AS HERMENÊUTICAS E A HERMENÊUTICA DO PRESENTE

 
 
            Tentaremos neste trabalho desenvolver os elementos para uma concepção que tente redimencionar as Ciências Humanas instaurando um conjunto interpretativo que trará elementos para uma Hermenêutica do Presente. Para tanto será necessário pelo menos dois grandes campos de atuação: primeiro, no “mundo das idéias”, onde se insere a questão filosófica da interpretação e, segundo, no “mundo das Ciências Humanas”.
            No primeiro campo, a Hermenêutica que chamaremos do Presente não é a Hermenêutica tradicional, aquela que interpreta o sentido das palavras, dos textos sagrados ou das leis; muito menos aquela que se quer como uma estrutura da existência humana, como gostaria Heidegger (IV: 1969, 1970, 1971, 1988), fazendo da interpretação o modo de ser do homem, criando uma teoria que se torna vítima da ocidental universalização da Razão, aparecendo aqui como constitutiva do próprio ser; ou aquela de Gadamer (III: 1977, 1993) e sua redução do ser à linguagem, criando um positivismo superdisfarçado e inteligente, mas caindo na mesma armadilha metafísica de Heidegger; nem a Hermenêutica Total de Eliade (I: 1972, 1983, 1989b, 1989c), principalmente pelo seu não enfrentamento dos paradigmas limitantes e paralizadores da ocidentalidade, aceitando-os sem contestação, criando um belo sistema geral das mitologias mas sem dissolver as armadilhas da “nossa” própria mitologia, tornando-se para as “outras” um pensador-cientista e para a “nossa” um crente sem contestação e consciência (Eliade:1983).
            Para Eliade a Hermenêutica “... classifica-se entre as fontes vivas de uma cultura” (I: 1989c: 80). Se para Heidegger é modo de ser do ser que é o Homem, para Eliade é modo de ser da Cultura. O mundo sai intacto dessas interpretações.

REGISTROS »
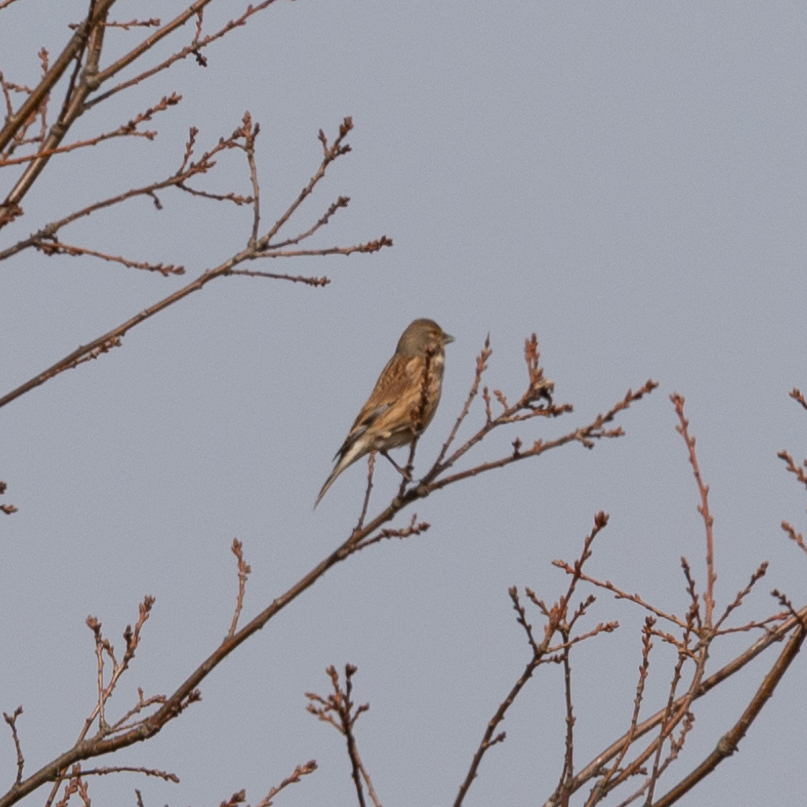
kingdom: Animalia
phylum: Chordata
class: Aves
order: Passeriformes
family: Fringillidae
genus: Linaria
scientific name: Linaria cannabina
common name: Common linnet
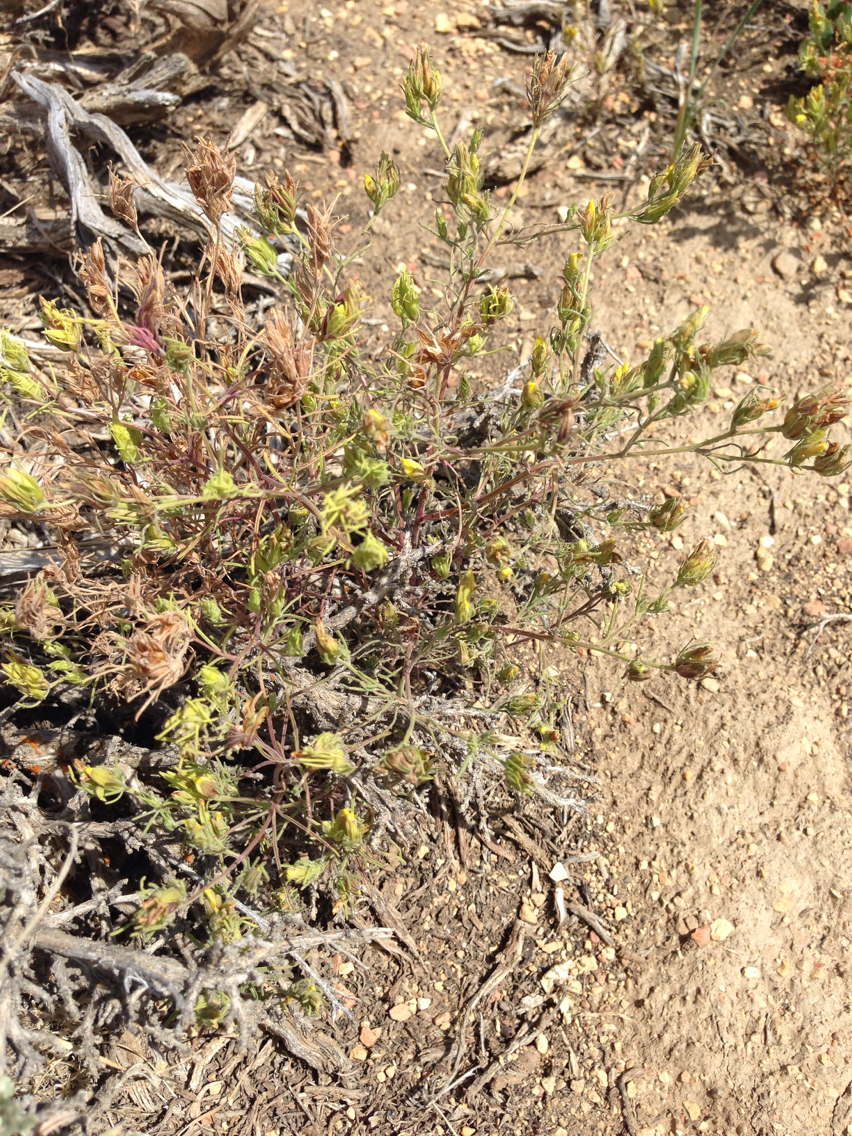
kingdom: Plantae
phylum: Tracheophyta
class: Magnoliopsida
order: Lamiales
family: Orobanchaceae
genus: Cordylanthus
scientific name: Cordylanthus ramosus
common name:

INSTRUÇÕES »
(1) Transforme em lista o parágrafo do trecho sobre hermenêutica que começa com "No primeiro campo", mantendo os fatos principais.
(2) Reproduza, do trecho sobre hermenêutica, a parte que se inicia com as palavras "Para Eliade a" e termina em "intacto dessas interpretações.", sem nenhuma alteração.
(3) Dê prosseguimento ao texto sobre as hermenêuticas a partir da última frase apresentada.

RESPOSTAS »
(1)
A Hermenêutica do Presente não é:
- a hermenêutica tradicional, que interpreta o sentido das palavras, dos textos sagrados ou das leis;
- a de Heidegger, que faz da interpretação o modo de ser do homem e acaba vítima da universalização ocidental da Razão, tomada como constitutiva do próprio ser;
- a de Gadamer, que reduz o ser à linguagem, cria um positivismo disfarçado e cai na mesma armadilha metafísica de Heidegger;
- a Hermenêutica Total de Eliade, que aceita sem contestação os paradigmas limitantes da ocidentalidade e cria um sistema geral das mitologias sem dissolver as armadilhas da "nossa" própria mitologia.

(2)
Para Eliade a Hermenêutica “... classifica-se entre as fontes vivas de uma cultura” (I: 1989c: 80). Se para Heidegger é modo de ser do ser que é o Homem, para Eliade é modo de ser da Cultura. O mundo sai intacto dessas interpretações.

(3)
            A Hermenêutica de Freud (IV:1972a) mostrou-se insuficiente, ironia do seu próprio complexo de morte e castração. Sua aceitação dos pressupostos positivistas da ocidentalidade, só o fizeram radicalizar seus elementos, sem mudar-lhes o sentido; sua crítica, na verdade, é falsa-crítica: em vez de dissolver, constituiu em Ciência os velhos paradigmas ocidentais, universalizando-os mais uma vez. Como disse o tão “metafísico” Jung, “... o critério metodológico do tipo de psicologia que represento. Trata-se de um ponto de vista exclusivamente científico, isto é, tem como objeto certos fatos e dados da experiência. Em resumo: trata de acontecimentos concretos” (I: 1977a:8). O mundo ocidental, depois do falso e hipócrita horror à análise vienense, sai renovado e fortalecido. Sua lógica é a mesma de sempre. Seus “objetos de estudo” são os fantasmas da Razão voltando como objetos, como deformações doentias da consciência, não mais como razões e espírito; sua “volta” se dá como falsa interioridade, como exterioridade camuflada que deve ser estudada, ordenada, curada. Seus métodos não ultrapassam a positivista maneira de conceber e reproduzir o mundo.
            Bachelard (III: 1973, 1974, 1977a, 1977b, 1878a, 1978b), lutando bravamente contra os reducionismos cartesianos da ciência e da racionalidade, não consegue fugir ao cogito e ao logos, que, mesmo noturnamente poetizados, não se desmontam nas suas imensas mãos de anjo. No fundo sua poética parte de da Natureza e aceita a Ciência: seus horizontes.
            Levi-Strauss (I: 1976c, 1976d, 1976e, 1981) é a “conseqüência lógica” do longo trajeto aristotélico da nossa ampla mitologia ocidental; com ele a sedução do imóvel volta a nos cercar: seu olhar é o da medusa: sua Hermenêutica é tipicamente neo-positivista: sua meta é desistoricizar, caindo nos veios tradicionais do conceber o mundo tanto da ocidentalidade em geral quanto do horror ao vácuo da burguesia, tendo que preencher tudo mesmo que seja com significados imóveis e poesias matemáticas.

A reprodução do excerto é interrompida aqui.